* [Tarefa proposta 1]
Devolva sem alterações as linhas da listagem de espécimes, da linha que contém "scientific name: Sticherus dichotomus" até a linha que contém "genus: Oldeania", ambas incluídas.

* [Texto apresentado]
%%

Dudu Marote: Sobre XAXIM e a espiritualidade na música
Xaxim é como é chamado o caule de uma espécie nativa da Mata Atlântica, da qual pedaços seus são cortados para o cultivo de outras plantas em sua superfície, ou mesmo para adubar a terra. É um paralelo direto com o trabalho de um produtor musical, que oferece seu repertório, técnicas e percepções para outros artistas plantarem sua criatividade. Não à toa, XAXIM é o projeto que une o produtor Dudu Marote ao DJ e diretor criativo Fabião Soares. Juntos, eles têm apresentado uma sonoridade essencialmente brasileira dentro da música eletrônica, unindo a expertise de décadas de trabalho a pesquisas e demais questionamentos recentes de ambos.
O nome Dudu Marote ressoou na mídia nas últimas semanas a partir de dois fatos: BaianaSystem ter ganhado o Grammy Latino para um disco com ele nos créditos (O Futuro Não Demora) e o anúncio do fim da banda Skank, da qual ele produziu alguns de seus trabalhos mais referenciais (Calango, de 1994, e O Samba Poconé, 1996). São exemplos de como o produtor está presente nos bastidores da música brasileira já há mais de 30 anos, e encontrou agora a oportunidade de mostrar algo seu.
Falando ao Música Pavê por telefone, ele comenta que XAXIM surgiu quase espontaneamente. “Estávamos no festival Dekmantel vendo Carrot Green, que faz um som bem brazuca, groovado, com muita espiritualidade”, conta ele, “a gente falou de fazer algo assim junto e ficou com essa ideia. Fabião é meu amigo há mais de 20 anos. Ele sempre foi DJ, mas nunca exerceu muito, porque ele faz muita direção criativa de eventos, como o show de Alok no Rock in Rio e a abertura das Olimpíadas (2016). Musicalmente, a gente sempre dialogou muito. Como ele é um cara de conceito, ele trouxe essa ideia de se apresentar com duas samambaias na cara – como se fosse um Daft Punk verde (risos)”.

%%

* [Tarefa proposta 2]
Segundo o texto sobre o projeto XAXIM, com quem Dudu Marote se uniu nesse projeto?

* [Registros disponíveis]
%%

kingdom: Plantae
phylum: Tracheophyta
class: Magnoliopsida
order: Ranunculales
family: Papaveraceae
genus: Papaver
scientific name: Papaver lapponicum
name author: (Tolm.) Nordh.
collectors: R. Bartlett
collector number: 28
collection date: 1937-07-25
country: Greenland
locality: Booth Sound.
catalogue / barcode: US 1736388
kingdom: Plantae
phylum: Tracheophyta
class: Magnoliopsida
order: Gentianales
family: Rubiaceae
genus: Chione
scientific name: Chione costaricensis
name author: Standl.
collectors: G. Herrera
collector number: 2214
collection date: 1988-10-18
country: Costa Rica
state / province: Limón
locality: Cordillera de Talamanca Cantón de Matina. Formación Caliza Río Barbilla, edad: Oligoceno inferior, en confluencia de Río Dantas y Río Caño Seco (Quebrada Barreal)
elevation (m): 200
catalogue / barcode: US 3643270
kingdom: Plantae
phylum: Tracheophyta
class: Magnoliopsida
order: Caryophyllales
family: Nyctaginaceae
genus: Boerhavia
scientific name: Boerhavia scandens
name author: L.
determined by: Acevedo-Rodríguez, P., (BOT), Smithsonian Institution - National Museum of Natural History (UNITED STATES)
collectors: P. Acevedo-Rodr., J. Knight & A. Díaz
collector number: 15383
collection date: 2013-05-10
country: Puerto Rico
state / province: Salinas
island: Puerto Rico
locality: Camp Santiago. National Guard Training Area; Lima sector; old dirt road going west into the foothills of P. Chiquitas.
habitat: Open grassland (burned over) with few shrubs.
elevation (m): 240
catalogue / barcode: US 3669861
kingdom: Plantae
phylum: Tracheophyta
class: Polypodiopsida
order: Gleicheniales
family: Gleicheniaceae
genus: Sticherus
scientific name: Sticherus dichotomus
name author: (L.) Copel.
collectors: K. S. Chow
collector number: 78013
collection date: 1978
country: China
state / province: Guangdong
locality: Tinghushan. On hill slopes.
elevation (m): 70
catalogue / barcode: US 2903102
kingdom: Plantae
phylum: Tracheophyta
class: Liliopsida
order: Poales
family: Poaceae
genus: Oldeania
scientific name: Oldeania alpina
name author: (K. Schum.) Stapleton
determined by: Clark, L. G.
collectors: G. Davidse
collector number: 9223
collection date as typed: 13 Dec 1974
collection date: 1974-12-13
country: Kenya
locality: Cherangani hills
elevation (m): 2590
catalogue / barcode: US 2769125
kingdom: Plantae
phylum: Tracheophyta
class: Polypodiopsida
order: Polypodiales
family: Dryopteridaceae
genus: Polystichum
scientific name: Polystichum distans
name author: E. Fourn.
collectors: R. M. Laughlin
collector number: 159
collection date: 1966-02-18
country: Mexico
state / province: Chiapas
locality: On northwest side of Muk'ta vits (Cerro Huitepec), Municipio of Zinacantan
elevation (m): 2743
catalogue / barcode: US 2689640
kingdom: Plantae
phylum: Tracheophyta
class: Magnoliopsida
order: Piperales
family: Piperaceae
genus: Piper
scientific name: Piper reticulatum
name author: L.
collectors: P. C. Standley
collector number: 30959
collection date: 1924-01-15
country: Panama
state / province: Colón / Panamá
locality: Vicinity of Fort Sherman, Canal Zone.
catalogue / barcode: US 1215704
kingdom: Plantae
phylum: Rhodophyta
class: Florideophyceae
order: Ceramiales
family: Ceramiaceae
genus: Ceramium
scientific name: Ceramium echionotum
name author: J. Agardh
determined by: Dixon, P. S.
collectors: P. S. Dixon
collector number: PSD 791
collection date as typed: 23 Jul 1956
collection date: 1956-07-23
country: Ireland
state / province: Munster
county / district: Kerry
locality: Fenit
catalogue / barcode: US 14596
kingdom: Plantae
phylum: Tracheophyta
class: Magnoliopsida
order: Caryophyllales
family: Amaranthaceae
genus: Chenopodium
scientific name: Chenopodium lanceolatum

%%

* [Resposta à tarefa 1]
scientific name: Sticherus dichotomus
name author: (L.) Copel.
collectors: K. S. Chow
collector number: 78013
collection date: 1978
country: China
state / province: Guangdong
locality: Tinghushan. On hill slopes.
elevation (m): 70
catalogue / barcode: US 2903102
kingdom: Plantae
phylum: Tracheophyta
class: Liliopsida
order: Poales
family: Poaceae
genus: Oldeania

* [Resposta à tarefa 2]
Com o DJ e diretor criativo Fabião Soares.